BEGIN Given data

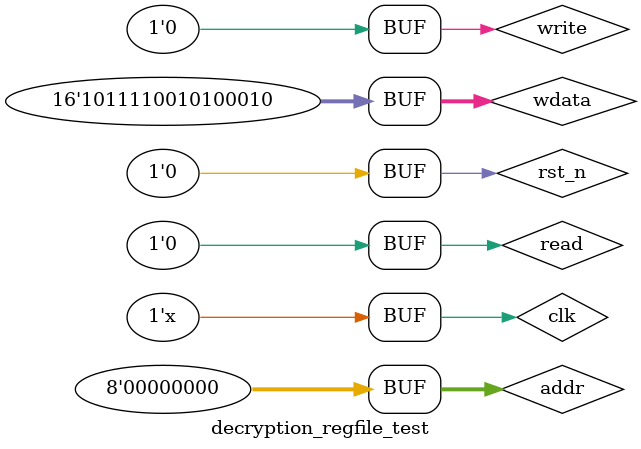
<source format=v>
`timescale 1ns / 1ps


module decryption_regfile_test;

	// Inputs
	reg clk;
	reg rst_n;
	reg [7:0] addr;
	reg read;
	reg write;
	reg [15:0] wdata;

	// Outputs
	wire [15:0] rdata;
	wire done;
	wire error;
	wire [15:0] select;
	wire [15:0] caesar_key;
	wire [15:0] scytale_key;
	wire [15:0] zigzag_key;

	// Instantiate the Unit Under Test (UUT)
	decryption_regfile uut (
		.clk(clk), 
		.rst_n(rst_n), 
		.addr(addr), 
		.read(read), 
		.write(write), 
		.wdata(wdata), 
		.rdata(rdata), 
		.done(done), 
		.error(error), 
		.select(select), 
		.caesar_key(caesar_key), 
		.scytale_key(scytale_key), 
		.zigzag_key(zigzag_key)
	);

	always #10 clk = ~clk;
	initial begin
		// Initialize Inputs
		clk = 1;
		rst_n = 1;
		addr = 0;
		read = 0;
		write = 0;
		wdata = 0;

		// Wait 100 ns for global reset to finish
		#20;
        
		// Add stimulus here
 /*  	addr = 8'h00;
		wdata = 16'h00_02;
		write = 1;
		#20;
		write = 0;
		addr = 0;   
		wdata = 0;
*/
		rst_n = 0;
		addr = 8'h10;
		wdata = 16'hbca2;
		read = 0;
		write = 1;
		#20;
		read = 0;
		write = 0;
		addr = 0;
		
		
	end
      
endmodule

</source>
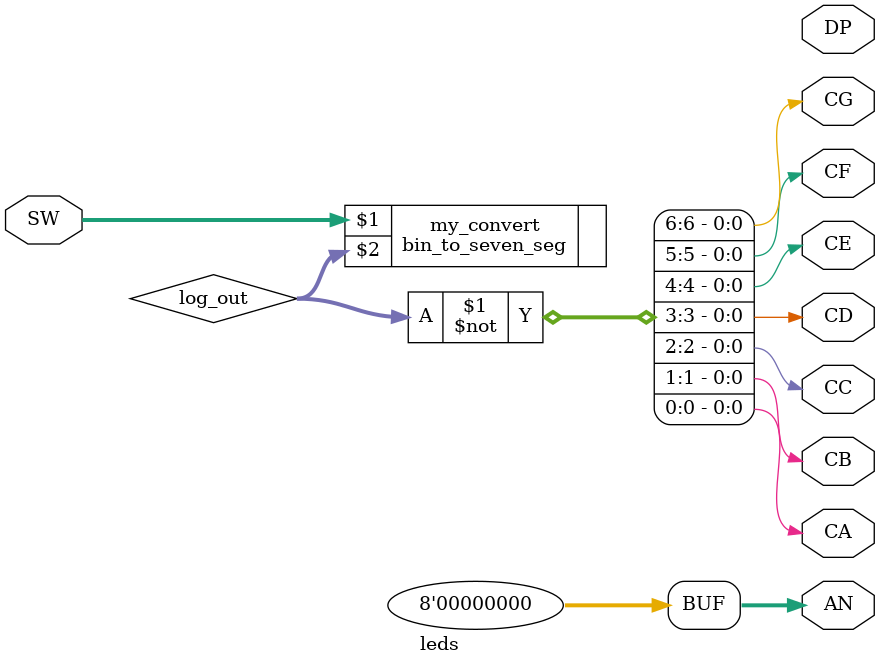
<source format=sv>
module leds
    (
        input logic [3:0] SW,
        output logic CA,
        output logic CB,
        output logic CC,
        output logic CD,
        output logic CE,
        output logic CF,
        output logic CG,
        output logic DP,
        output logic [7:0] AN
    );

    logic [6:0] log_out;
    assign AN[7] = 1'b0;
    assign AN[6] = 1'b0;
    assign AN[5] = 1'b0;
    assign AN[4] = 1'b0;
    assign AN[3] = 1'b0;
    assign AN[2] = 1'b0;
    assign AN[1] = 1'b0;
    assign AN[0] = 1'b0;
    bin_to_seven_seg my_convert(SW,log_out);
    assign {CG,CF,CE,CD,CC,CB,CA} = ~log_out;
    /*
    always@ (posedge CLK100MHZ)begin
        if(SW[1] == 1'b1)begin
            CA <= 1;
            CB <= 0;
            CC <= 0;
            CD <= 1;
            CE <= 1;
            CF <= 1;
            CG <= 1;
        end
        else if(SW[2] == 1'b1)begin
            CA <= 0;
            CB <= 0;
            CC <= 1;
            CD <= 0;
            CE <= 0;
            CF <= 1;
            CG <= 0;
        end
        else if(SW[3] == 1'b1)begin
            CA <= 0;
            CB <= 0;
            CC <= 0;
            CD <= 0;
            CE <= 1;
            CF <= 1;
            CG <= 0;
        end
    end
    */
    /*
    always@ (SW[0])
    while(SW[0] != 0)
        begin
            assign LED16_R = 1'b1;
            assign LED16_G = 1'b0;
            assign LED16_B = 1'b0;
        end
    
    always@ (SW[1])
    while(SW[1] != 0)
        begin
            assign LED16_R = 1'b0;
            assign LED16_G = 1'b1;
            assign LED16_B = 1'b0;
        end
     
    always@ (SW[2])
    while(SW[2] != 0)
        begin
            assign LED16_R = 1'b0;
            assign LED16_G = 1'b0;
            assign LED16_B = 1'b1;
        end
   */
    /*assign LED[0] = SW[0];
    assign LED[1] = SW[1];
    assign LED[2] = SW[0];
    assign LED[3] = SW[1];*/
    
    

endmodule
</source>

END Given data
BEGIN Given data

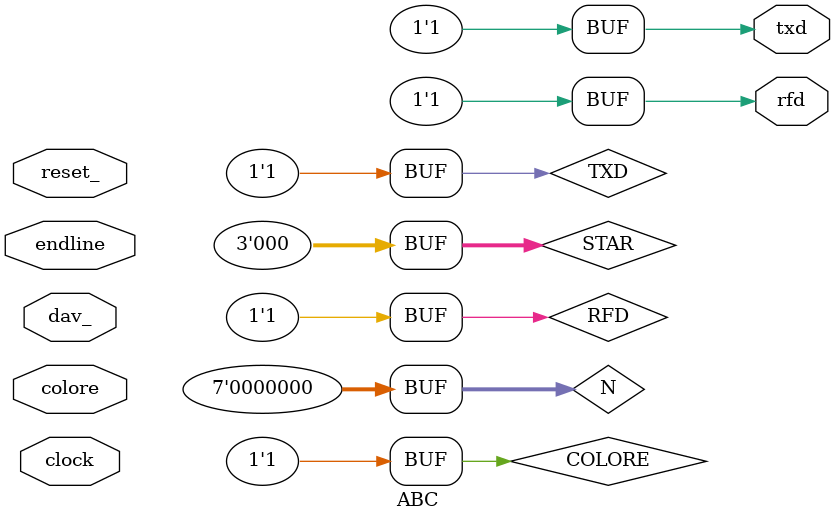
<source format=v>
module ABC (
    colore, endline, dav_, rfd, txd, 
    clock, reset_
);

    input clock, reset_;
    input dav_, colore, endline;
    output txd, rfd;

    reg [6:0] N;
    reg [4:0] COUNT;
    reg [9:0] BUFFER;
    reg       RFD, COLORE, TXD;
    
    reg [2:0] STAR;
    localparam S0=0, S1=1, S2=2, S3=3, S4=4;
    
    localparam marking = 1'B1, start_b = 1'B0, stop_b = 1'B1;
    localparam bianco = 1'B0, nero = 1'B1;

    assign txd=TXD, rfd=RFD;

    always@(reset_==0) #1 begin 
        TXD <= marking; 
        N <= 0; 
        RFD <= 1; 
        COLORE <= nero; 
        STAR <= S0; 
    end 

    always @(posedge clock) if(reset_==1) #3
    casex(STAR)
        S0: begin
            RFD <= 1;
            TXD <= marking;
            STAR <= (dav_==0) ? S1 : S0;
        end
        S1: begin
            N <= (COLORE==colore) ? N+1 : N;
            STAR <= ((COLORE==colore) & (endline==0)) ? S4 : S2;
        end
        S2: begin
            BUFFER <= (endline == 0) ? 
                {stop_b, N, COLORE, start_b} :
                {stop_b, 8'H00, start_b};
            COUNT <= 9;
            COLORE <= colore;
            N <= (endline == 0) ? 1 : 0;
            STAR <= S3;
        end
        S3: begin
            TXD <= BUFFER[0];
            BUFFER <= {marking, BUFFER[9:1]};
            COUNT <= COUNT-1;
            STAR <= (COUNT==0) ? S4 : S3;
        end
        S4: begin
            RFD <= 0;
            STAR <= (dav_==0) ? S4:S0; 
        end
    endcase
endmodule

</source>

END Given data

### Task brief
Report how many lines of the records above contain the word "always", giving only the number.

### Response to this task
7